=== Material shown ===

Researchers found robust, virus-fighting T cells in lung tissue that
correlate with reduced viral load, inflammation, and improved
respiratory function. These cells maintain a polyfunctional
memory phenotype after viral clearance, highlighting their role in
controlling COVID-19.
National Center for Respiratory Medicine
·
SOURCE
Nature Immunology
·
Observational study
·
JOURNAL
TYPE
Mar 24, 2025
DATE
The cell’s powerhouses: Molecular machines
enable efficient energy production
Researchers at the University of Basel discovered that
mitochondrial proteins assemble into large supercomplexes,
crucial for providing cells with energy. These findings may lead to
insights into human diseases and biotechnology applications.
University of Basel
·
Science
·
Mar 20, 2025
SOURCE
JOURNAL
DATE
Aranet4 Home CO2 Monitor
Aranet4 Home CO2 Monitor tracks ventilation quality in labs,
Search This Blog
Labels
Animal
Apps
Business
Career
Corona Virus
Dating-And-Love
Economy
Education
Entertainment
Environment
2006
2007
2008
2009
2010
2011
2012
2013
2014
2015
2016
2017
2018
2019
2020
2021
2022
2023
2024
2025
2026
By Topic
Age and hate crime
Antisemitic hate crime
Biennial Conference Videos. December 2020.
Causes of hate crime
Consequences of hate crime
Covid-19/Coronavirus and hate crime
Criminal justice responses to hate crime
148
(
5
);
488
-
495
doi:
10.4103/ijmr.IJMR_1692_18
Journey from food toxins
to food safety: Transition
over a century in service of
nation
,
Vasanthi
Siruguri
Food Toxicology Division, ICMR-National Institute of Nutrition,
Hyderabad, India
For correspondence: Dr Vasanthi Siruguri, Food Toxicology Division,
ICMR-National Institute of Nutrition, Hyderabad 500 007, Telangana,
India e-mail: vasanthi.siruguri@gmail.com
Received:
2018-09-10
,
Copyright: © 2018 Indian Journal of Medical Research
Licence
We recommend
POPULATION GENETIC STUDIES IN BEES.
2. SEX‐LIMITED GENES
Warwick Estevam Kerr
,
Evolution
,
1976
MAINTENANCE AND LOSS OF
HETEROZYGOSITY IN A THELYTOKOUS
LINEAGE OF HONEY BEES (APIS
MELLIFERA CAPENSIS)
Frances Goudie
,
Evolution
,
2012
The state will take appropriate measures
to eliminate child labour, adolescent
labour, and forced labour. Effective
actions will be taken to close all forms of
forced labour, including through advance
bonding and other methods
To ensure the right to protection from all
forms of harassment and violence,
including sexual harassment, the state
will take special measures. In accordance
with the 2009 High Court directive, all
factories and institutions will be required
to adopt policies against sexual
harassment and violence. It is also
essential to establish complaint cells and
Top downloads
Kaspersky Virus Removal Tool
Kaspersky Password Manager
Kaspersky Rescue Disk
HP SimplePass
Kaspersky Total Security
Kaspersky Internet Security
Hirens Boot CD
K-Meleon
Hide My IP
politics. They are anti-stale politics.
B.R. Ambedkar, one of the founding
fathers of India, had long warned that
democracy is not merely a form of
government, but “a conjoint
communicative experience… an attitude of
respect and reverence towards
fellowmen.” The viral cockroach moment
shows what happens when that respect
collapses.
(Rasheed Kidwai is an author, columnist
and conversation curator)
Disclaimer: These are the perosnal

===

Using the listing, copy every line where the word "University" shows up.

**Completed task**
Researchers at the University of Basel discovered that
University of Basel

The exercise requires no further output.